Alessio Galletti era nato il 26 marzo 1968 a Cascina, in provincia di Pisa, e viveva a Musigliano con la moglie Consuelo, in attesa di un bimbo, e il piccolo Marcus di un anno, ed era passato al professionismo nel 1994. Nel 1998 il primo successo, nella prima tappa del Tour de l'Ain con i colori della Amore&Vita, mentre nel 2001 ottenne la sua seconda vittoria nella terza tappa del Tour Down Under con la maglia della Saeco. Nel 2003, sempre con la Saeco, si mise in luce vincendo la Due Giorni Marchigiana/Gp Fred Mengoni davanti al danese Bohee Hamburger e chiudendo al nono posto la volata finale Coppa Bernocchi. Lo scorso anno arrivò 89° al Giro d'Italia ottenendo un 20° posto nella cronometro Trieste-Altopiano Carsico. Nella stagione attuale aveva partecipato alla Milano-Sanremo collezionando un 122°posto. Risultati modesti, per un corridore che diventava fondamentale nell'economia della squadra. Era un buon corridore, uno di quegli atleti preziosi e soprattutto utili alla causa del capitano. «Sto male, mi sento gonfio, non riesco a respirare». Queste le ultime parole pronunciate dal corridore che quest'anno militava nella Naturino di Vincenzo Santoni. Parole rivolte al moldavo Igor Pugaci che stava pedalando accanto a lui, in un gruppo di una trentina di corridori che si era appena staccato dai migliori (vittoria finale di Rinaldo Nocentini, che alla notizia della morte del corridore pisano ha detto: «E adesso chi ha più voglia di festeggiare?» ndr). «Ha detto «Sto male, non respiro più», poi si è fermato, è sceso dalla bicicletta e si è seduto a terra. Un attimo ed è caduto all'indietro ed ha perso conoscenza». A raccontare gli ultimi momenti di vita di Galletti è Giuseppe Lanzoni, direttore sportivo della Universal Caffè, formazione in cui corre Pugaci, uno dei testimoni del decesso del toscano. «Quando hanno visto Galletti finire a terra - ha detto Lanzoni - i corridori che erano con lui si sono fermati ed hanno tentato di aiutarlo. Poi è arrivata l'ambulanza, ma Galletti aveva già smesso di respirare».
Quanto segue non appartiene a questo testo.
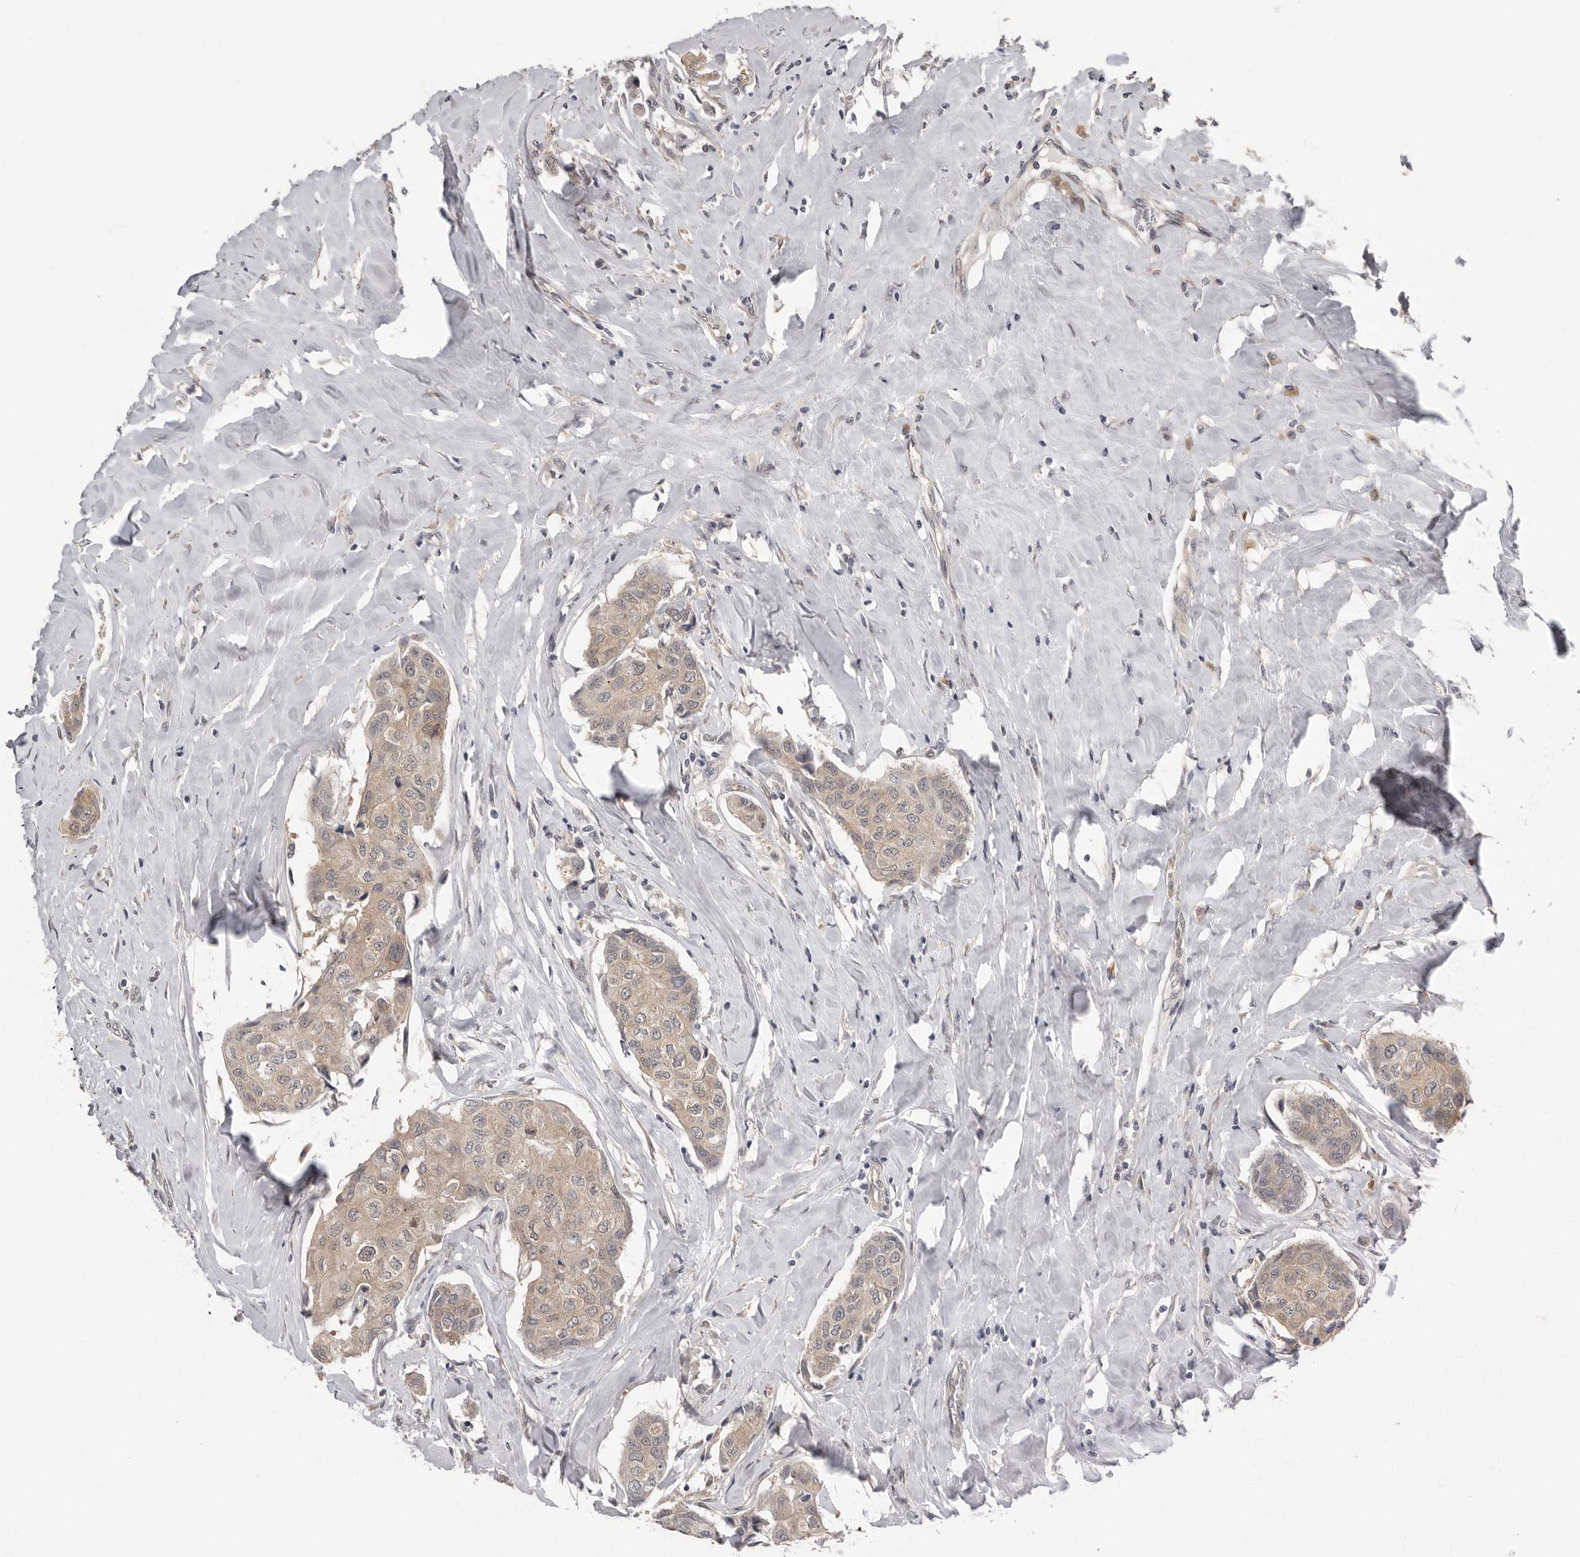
{"staining": {"intensity": "weak", "quantity": ">75%", "location": "cytoplasmic/membranous"}, "tissue": "breast cancer", "cell_type": "Tumor cells", "image_type": "cancer", "snomed": [{"axis": "morphology", "description": "Duct carcinoma"}, {"axis": "topography", "description": "Breast"}], "caption": "Human infiltrating ductal carcinoma (breast) stained with a protein marker shows weak staining in tumor cells.", "gene": "RALGPS2", "patient": {"sex": "female", "age": 80}}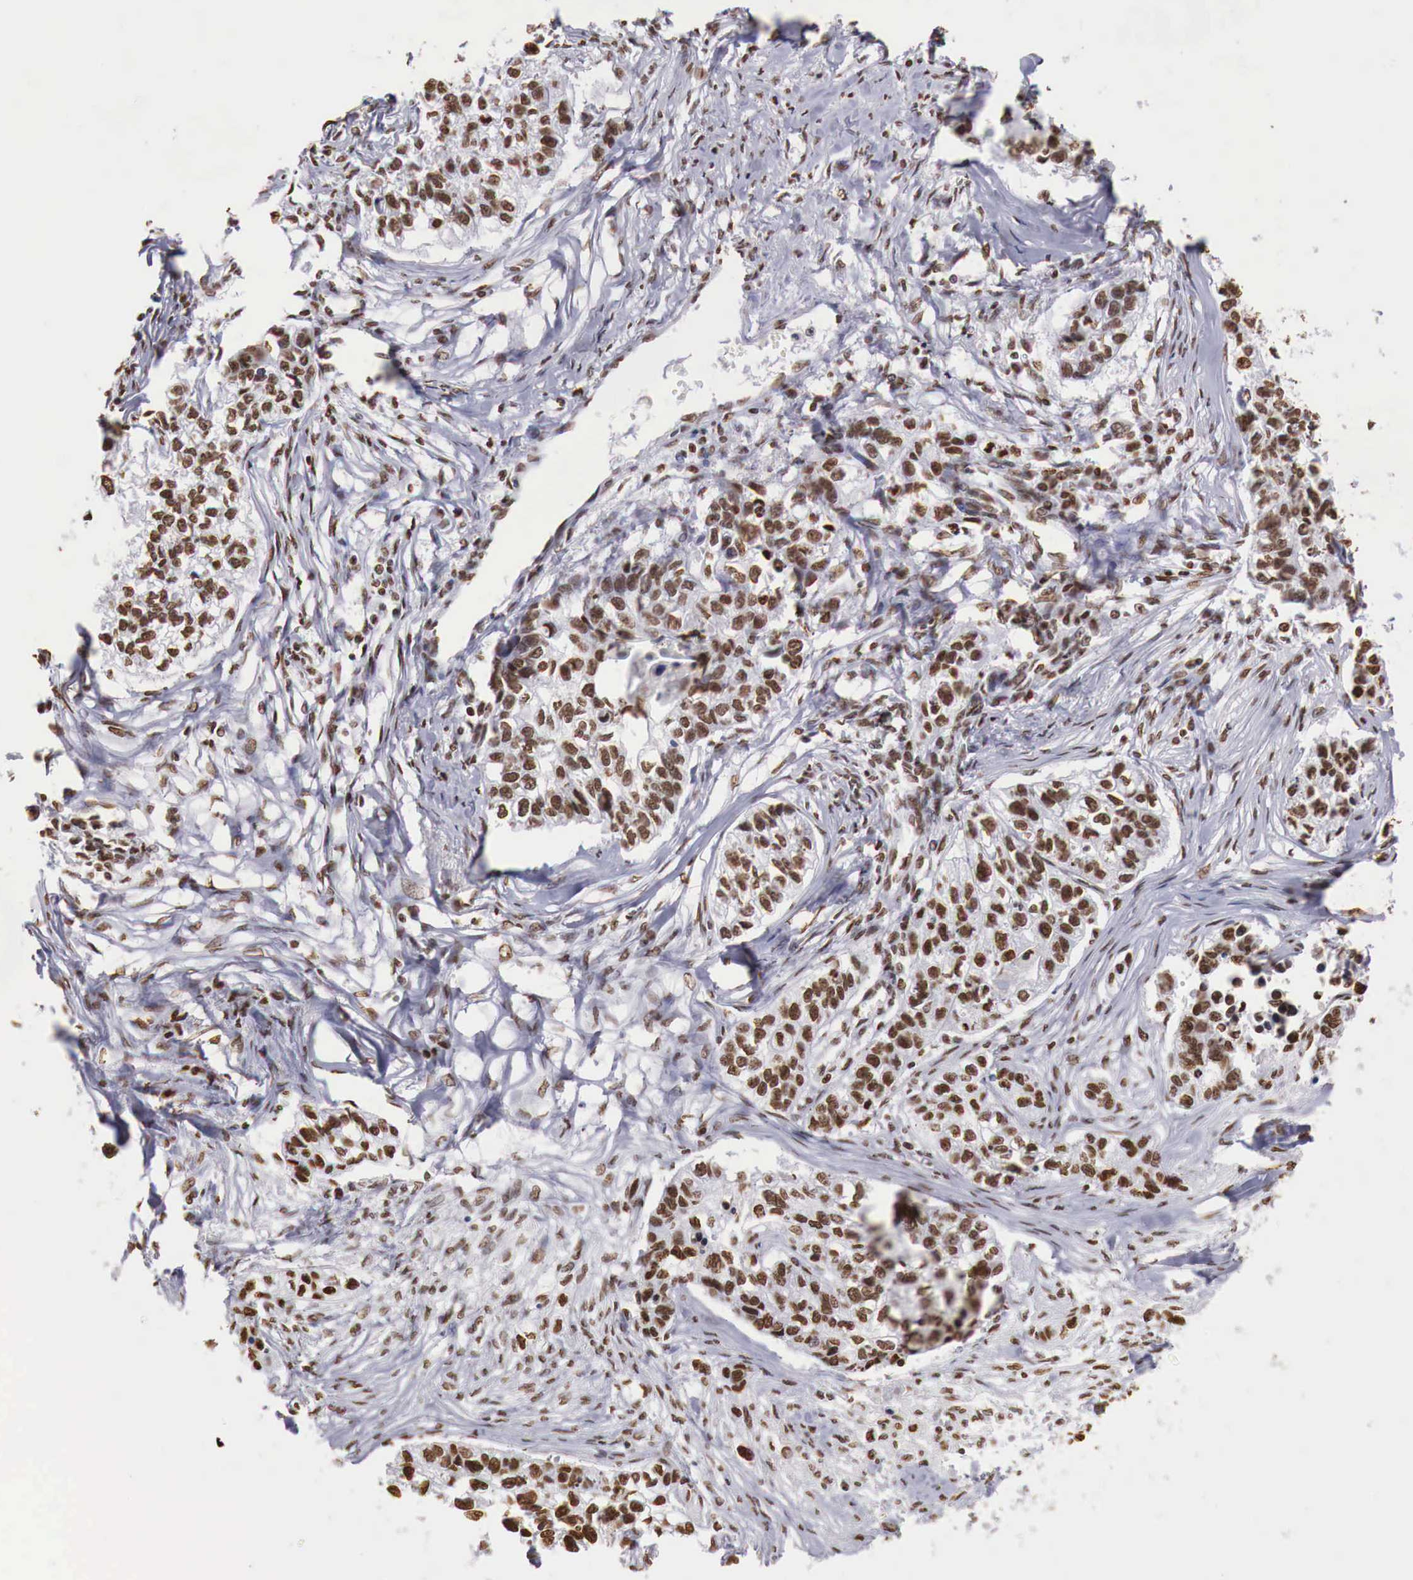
{"staining": {"intensity": "strong", "quantity": ">75%", "location": "nuclear"}, "tissue": "lung cancer", "cell_type": "Tumor cells", "image_type": "cancer", "snomed": [{"axis": "morphology", "description": "Squamous cell carcinoma, NOS"}, {"axis": "topography", "description": "Lymph node"}, {"axis": "topography", "description": "Lung"}], "caption": "A high-resolution image shows immunohistochemistry staining of lung cancer (squamous cell carcinoma), which shows strong nuclear staining in about >75% of tumor cells.", "gene": "DKC1", "patient": {"sex": "male", "age": 74}}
Oggi, a Oviedo, il corridore sarà sottoposto ad autopsia. Inutile dire che attorno a questo nuovo caso di morte aleggerà la cappa del sospetto, in particolare per via di quell'inchiesta aperta dalla Procura di Roma nella quale Alessio Galletti era finito con l'accusa di traffico di materiale illecito. Ognuno potrà pensarla come vuole, ognuno potrà trarre le sue conclusioni.

Si sappia, però, che all'età di 58 anni, suo padre Edo, morì per lo stesso motivo: infarto.